One other point that may have raised doubt or difficulty should here be dealt with. I have advanced reasons for believing that a supernatural element is present in every rational man. The presence of human rationality in the world is therefore a Miracle by the definition given in Chapter II. On realising this the reader may excusably say, ‘Oh, if that’s all he means by a Miracle…’ and fling the book away. But I ask him to have patience. Human Reason and Morality have been mentioned not as instances of Miracle (at least, not of the kind of Miracle you wanted to hear about) but as proofs of the Supernatural: not in order to show that Nature ever is invaded but that there is a possible invader. Whether you choose to call the regular and familiar invasion by human Reason a Miracle or not is largely a matter of words. Its regularity—the fact that it regularly enters by the same door, human sexual intercourse—may incline you not to do so. It looks as if it were (so to speak) the very nature of Nature to suffer this invasion. But then we might later find that it was the very nature of Nature to suffer Miracles in general. Fortunately the course of our argument will allow us to leave this question of terminology on one side. We are going to be concerned with other invasions of Nature—with what everyone would call Miracles. Our question could, if you liked, be put in the form, ‘Does Supernature ever produce particular results in space and time except through the instrumentality of human brains acting on human nerves and muscles?’
I have said ‘particular results’ because, on our view, Nature as a whole is herself one huge result of the Supernatural: God created her. God pierces her wherever there is a human mind. God presumably maintains her in existence. The question is whether He ever does anything else to her. Does He, besides all this, ever introduce into her events of which it would not be true to say, ‘This is simply the working out of the general character which He gave to Nature as a whole in creating her’? Such events are what are popularly called Miracles: and it will be in this sense only that the word Miracle will be used for the rest of the book.
7
A CHAPTER OF RED HERRINGS
Thence came forth Maul, a giant. This Maul did use to spoil young Pilgrims with sophistry.
BUNYAN
From the admission that God exists and is the author of Nature, it by no means follows that miracles must, or even can, occur. God Himself might be a being of such a kind that it was contrary to His character to work miracles. Or again, He might have made Nature the sort of thing that cannot be added to, subtracted from, or modified. The case against Miracles accordingly relies on two different grounds. You either think that the character of God excludes them or that the character of Nature excludes them. We will begin with the second which is the more popular ground. In this chapter I shall consider forms of it which are, in my opinion, very superficial—which might even be called misunderstandings or Red Herrings.
The first Red Herring is this. Any day you may hear a man (and not necessarily a disbeliever in God) say of some alleged miracle, ‘No. Of course I don’t believe that. We know it is contrary to the laws of Nature. People could believe it in olden times because they didn’t know the laws of Nature. We know now that it is a scientific impossibility’.
By the ‘laws of Nature’ such a man means, I think, the observed course of Nature. If he means anything more than that he is not the plain man I take him for but a philosophic Naturalist and will be dealt with in the next chapter. The man I have in view believes that mere experience (and specially those artificially contrived experiences which we call Experiments) can tell us what regularly happens in Nature. And he thinks that what we have discovered excludes the possibility of Miracle. This is a confusion of mind.

YOUR INSTRUCTIONS —
Copy the passage on miracles again, starting with "By the ‘laws" and going on through "confusion of mind.", with "plain man" swapped out for "ordinary man".

DATA BLOCK —

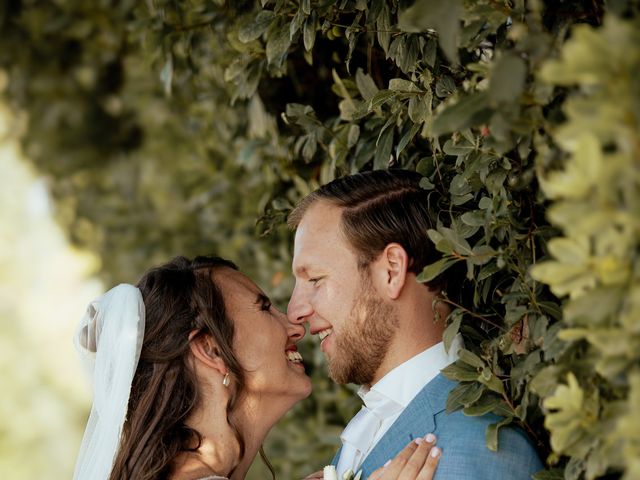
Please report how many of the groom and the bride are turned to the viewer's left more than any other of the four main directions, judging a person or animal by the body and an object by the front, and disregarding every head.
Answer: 1

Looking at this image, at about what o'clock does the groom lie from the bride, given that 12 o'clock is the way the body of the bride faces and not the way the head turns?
The groom is roughly at 1 o'clock from the bride.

OUTPUT OF THE TASK —
By the ‘laws of Nature’ such a man means, I think, the observed course of Nature. If he means anything more than that he is not the ordinary man I take him for but a philosophic Naturalist and will be dealt with in the next chapter. The man I have in view believes that mere experience (and specially those artificially contrived experiences which we call Experiments) can tell us what regularly happens in Nature. And he thinks that what we have discovered excludes the possibility of Miracle. This is a confusion of mind.